**Exercise objective**
Copy out each line below containing "Jual".

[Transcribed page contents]
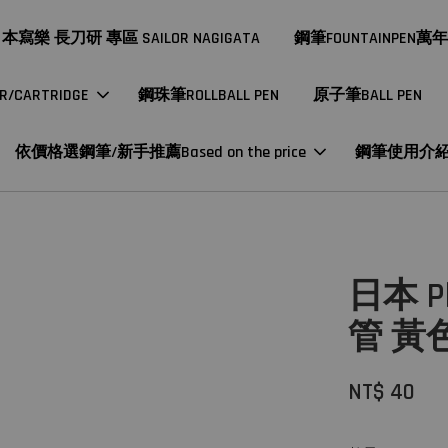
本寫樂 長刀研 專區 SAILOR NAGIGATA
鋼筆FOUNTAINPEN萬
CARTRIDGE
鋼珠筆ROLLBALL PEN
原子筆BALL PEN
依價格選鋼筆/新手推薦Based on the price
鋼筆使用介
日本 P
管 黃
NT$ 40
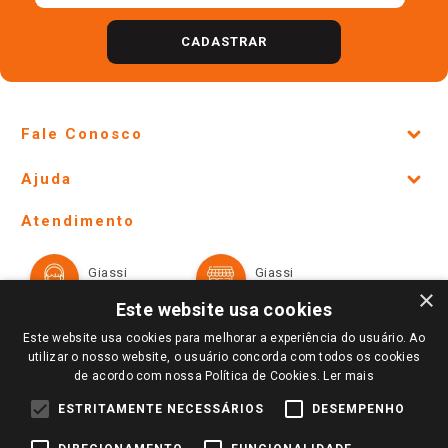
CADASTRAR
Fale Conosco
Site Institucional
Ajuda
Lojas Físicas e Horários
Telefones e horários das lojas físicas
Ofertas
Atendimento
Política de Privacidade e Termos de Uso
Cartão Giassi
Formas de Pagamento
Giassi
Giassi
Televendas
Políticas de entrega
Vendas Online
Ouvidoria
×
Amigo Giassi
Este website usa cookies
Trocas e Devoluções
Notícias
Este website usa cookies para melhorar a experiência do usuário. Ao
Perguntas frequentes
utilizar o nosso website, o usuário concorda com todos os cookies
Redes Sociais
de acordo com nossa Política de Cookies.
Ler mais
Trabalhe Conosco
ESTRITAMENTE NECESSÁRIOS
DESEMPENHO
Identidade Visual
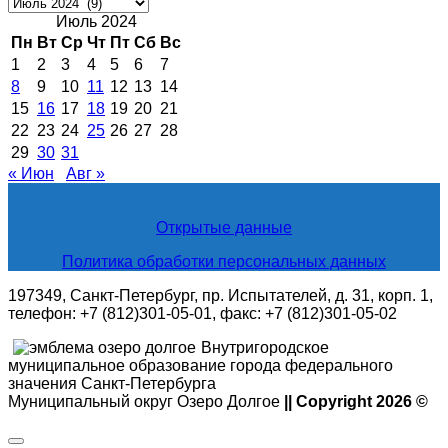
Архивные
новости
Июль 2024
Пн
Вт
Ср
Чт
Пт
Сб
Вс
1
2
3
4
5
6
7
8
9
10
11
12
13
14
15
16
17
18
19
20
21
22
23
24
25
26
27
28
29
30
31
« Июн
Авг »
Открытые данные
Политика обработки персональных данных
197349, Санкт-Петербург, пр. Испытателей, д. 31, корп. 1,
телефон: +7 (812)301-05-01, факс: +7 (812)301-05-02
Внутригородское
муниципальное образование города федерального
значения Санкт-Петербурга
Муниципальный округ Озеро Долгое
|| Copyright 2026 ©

---

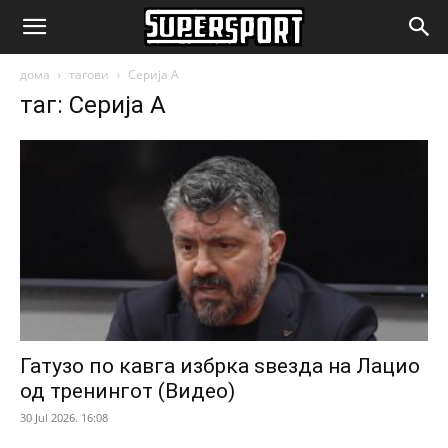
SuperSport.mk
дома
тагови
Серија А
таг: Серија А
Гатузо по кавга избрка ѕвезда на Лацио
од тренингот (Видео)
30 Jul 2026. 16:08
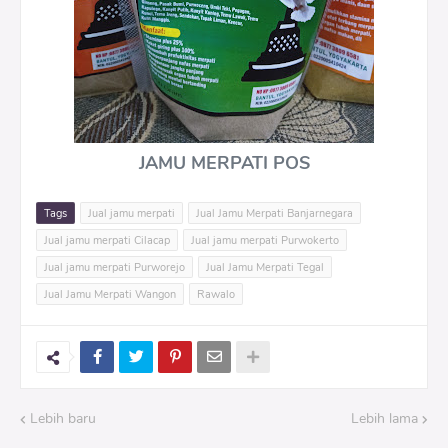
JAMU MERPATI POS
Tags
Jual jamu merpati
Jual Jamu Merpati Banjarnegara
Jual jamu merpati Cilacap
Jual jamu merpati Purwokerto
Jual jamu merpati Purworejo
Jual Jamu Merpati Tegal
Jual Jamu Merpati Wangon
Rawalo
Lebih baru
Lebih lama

**Solved problem**
Jual jamu merpati
Jual Jamu Merpati Banjarnegara
Jual jamu merpati Cilacap
Jual jamu merpati Purwokerto
Jual jamu merpati Purworejo
Jual Jamu Merpati Tegal
Jual Jamu Merpati Wangon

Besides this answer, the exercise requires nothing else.